For larger changes, pull requests are very welcome. For regular contributions, ask e.g. @nthiery for direct access to the project’s repository.

Recommendations¶

• Break the tutorials in small units (10-20 minutes), each in its separate file.

• Specify at the beginning of the unit its aim: what the reader can expect to learn.

• Write a summary at the end of what was learned, with links to related or followup tutorials: ‘too learn more about xxx, you may want to read yyy’.

• Include lots of cross links.

• Include lots of exercises.

• Include corrections for the exercises, possibly in a separate file. Alternatively, we could use the ifconfig sphinx extension.

• Whenever relevant: explain the math behind. Think you are writing a math book, illustrated with Sage.

• If there is a natural location for the unit in the Sage sources (e.g. a tutorial about rings in Sage could go in $$sage.rings.tutorial$$) plan to put it there, in a python file $$sage/rings/tutorial.py$$. This way, Once integrated into Sage, it will be accessible to the user with $$sage.rings.tutorial?$$.

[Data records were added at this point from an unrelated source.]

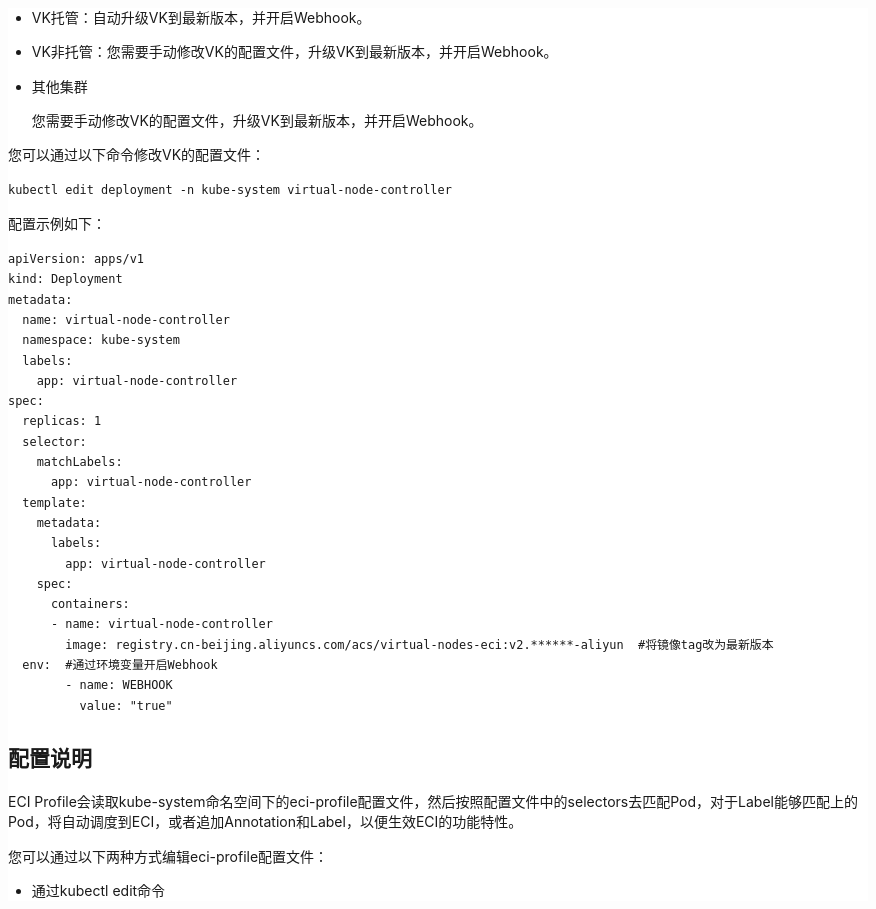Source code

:   * VK托管：自动升级VK到最新版本，并开启Webhook。

    
  
  * VK非托管：您需要手动修改VK的配置文件，升级VK到最新版本，并开启Webhook。

    
  

  

* 其他集群

  您需要手动修改VK的配置文件，升级VK到最新版本，并开启Webhook。
  




您可以通过以下命令修改VK的配置文件：

    kubectl edit deployment -n kube-system virtual-node-controller



配置示例如下：

    apiVersion: apps/v1
    kind: Deployment
    metadata:
      name: virtual-node-controller
      namespace: kube-system
      labels:
        app: virtual-node-controller
    spec:
      replicas: 1
      selector:
        matchLabels:
          app: virtual-node-controller
      template:
        metadata:
          labels:
            app: virtual-node-controller
        spec:
          containers:
          - name: virtual-node-controller
            image: registry.cn-beijing.aliyuncs.com/acs/virtual-nodes-eci:v2.******-aliyun  #将镜像tag改为最新版本
      env:  #通过环境变量开启Webhook
            - name: WEBHOOK
              value: "true"



配置说明 
-------------------------

ECI Profile会读取kube-system命名空间下的eci-profile配置文件，然后按照配置文件中的selectors去匹配Pod，对于Label能够匹配上的Pod，将自动调度到ECI，或者追加Annotation和Label，以便生效ECI的功能特性。

您可以通过以下两种方式编辑eci-profile配置文件：

* 通过kubectl edit命令
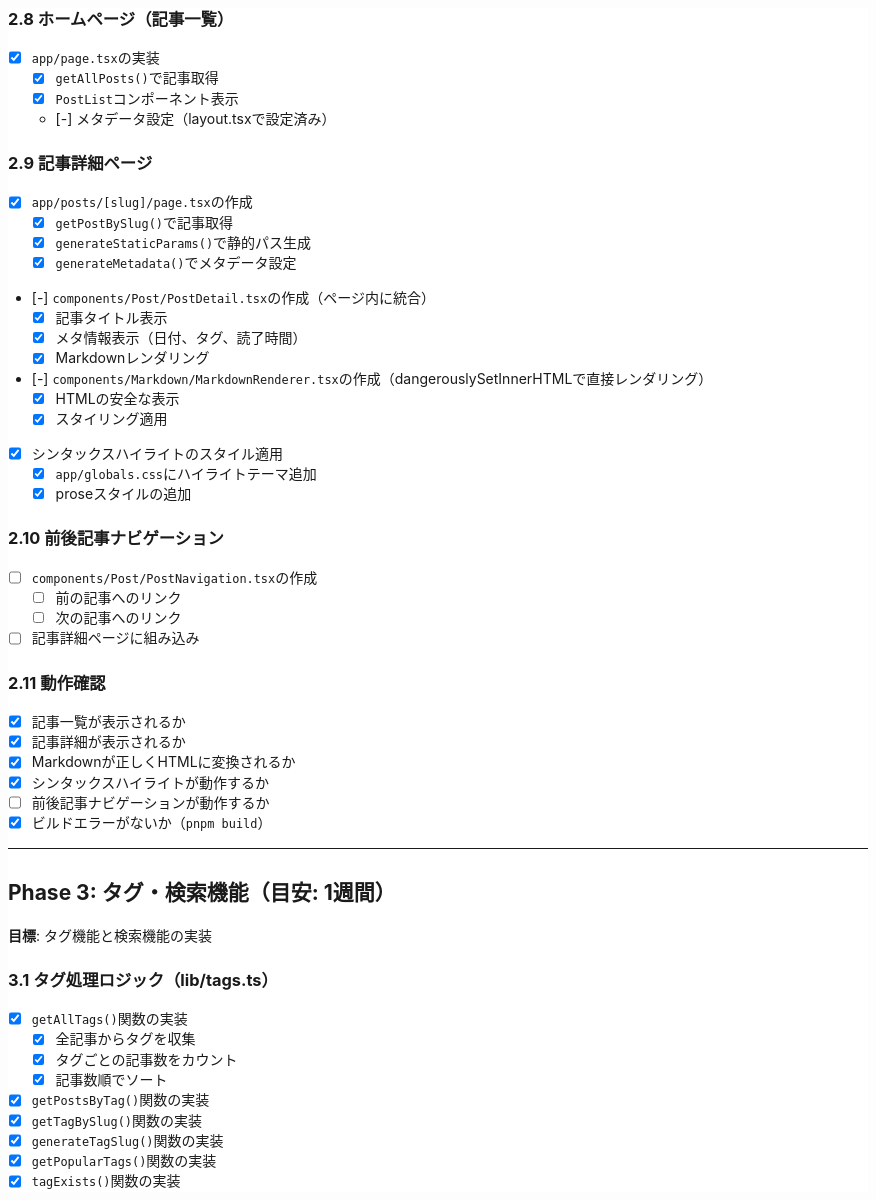 ### 2.8 ホームページ（記事一覧）
- [x] `app/page.tsx`の実装
  - [x] `getAllPosts()`で記事取得
  - [x] `PostList`コンポーネント表示
  - [-] メタデータ設定（layout.tsxで設定済み）

### 2.9 記事詳細ページ
- [x] `app/posts/[slug]/page.tsx`の作成
  - [x] `getPostBySlug()`で記事取得
  - [x] `generateStaticParams()`で静的パス生成
  - [x] `generateMetadata()`でメタデータ設定
- [-] `components/Post/PostDetail.tsx`の作成（ページ内に統合）
  - [x] 記事タイトル表示
  - [x] メタ情報表示（日付、タグ、読了時間）
  - [x] Markdownレンダリング
- [-] `components/Markdown/MarkdownRenderer.tsx`の作成（dangerouslySetInnerHTMLで直接レンダリング）
  - [x] HTMLの安全な表示
  - [x] スタイリング適用
- [x] シンタックスハイライトのスタイル適用
  - [x] `app/globals.css`にハイライトテーマ追加
  - [x] proseスタイルの追加

### 2.10 前後記事ナビゲーション
- [ ] `components/Post/PostNavigation.tsx`の作成
  - [ ] 前の記事へのリンク
  - [ ] 次の記事へのリンク
- [ ] 記事詳細ページに組み込み

### 2.11 動作確認
- [x] 記事一覧が表示されるか
- [x] 記事詳細が表示されるか
- [x] Markdownが正しくHTMLに変換されるか
- [x] シンタックスハイライトが動作するか
- [ ] 前後記事ナビゲーションが動作するか
- [x] ビルドエラーがないか（`pnpm build`）

---

## Phase 3: タグ・検索機能（目安: 1週間）

**目標**: タグ機能と検索機能の実装

### 3.1 タグ処理ロジック（lib/tags.ts）
- [x] `getAllTags()`関数の実装
  - [x] 全記事からタグを収集
  - [x] タグごとの記事数をカウント
  - [x] 記事数順でソート
- [x] `getPostsByTag()`関数の実装
- [x] `getTagBySlug()`関数の実装
- [x] `generateTagSlug()`関数の実装
- [x] `getPopularTags()`関数の実装
- [x] `tagExists()`関数の実装
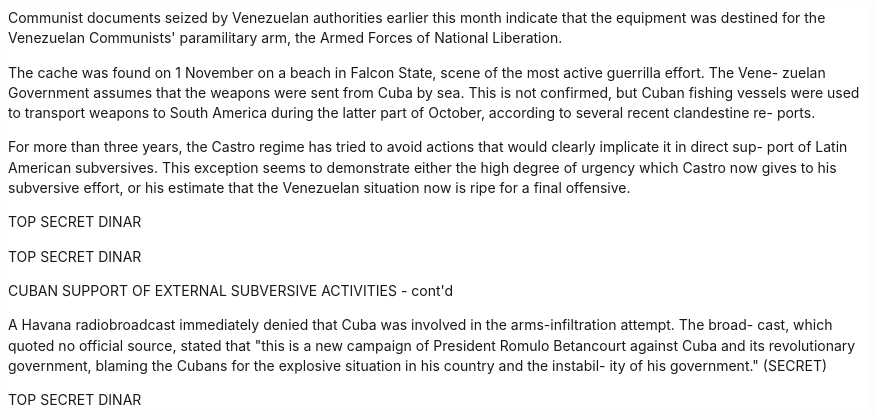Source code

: Communist documents seized by Venezuelan authorities
earlier this month indicate that the equipment was destined
for the Venezuelan Communists' paramilitary arm, the Armed Forces
of National Liberation.

The cache was found on 1 November on a beach in Falcon
State, scene of the most active guerrilla effort. The Vene-
zuelan Government assumes that the weapons were sent from Cuba
by sea. This is not confirmed, but Cuban fishing vessels were
used to transport weapons to South America during the latter
part of October, according to several recent clandestine re-
ports.

For more than three years, the Castro regime has tried to
avoid actions that would clearly implicate it in direct sup-
port of Latin American subversives. This exception seems to
demonstrate either the high degree of urgency which Castro
now gives to his subversive effort, or his estimate that the
Venezuelan situation now is ripe for a final offensive.

TOP SECRET DINAR

TOP SECRET DINAR

CUBAN SUPPORT OF EXTERNAL SUBVERSIVE ACTIVITIES - cont'd

A Havana radiobroadcast immediately denied that Cuba
was involved in the arms-infiltration attempt. The broad-
cast, which quoted no official source, stated that "this
is a new campaign of President Romulo Betancourt against
Cuba and its revolutionary government, blaming the Cubans
for the explosive situation in his country and the instabil-
ity of his government." (SECRET)

TOP SECRET DINAR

To avoid naming conflicts, the file in this repository should actually be $$mocksage/rings/tutorial.py$$.

• Units that are tied to a given event (talk, workshop, course) should be seen as mostly owned by their main author(s). Typo fixes are very welcome, but refrain from other modifications.

All other units are joint property. Any refactoring is welcome as long at the original aim maintained.

• Test the examples in the documents; e.g.:

sage -t foo.rst


Usage¶

A copy of the html outputs is built and hosted on ReadTheDocs It’s automatically updated each time commits are pushed on the repository. This takes a couple minutes. In case some configuration needs to be tweaked, the ReadTheDoc’s project is currently owned by @nthiery.

To compile the documents locally:

git clone https://github.com/sagemath/more-sagemath-tutorials.git
cd more-sagemath-tutorials
pip install --user -e .            # Alternative: python setup.py install
make html


A few files are automatically generated. When adding/removing a document one need to regenerate them:

make distclean
make html


For now those files are version controlled in the git repository. So make a commit.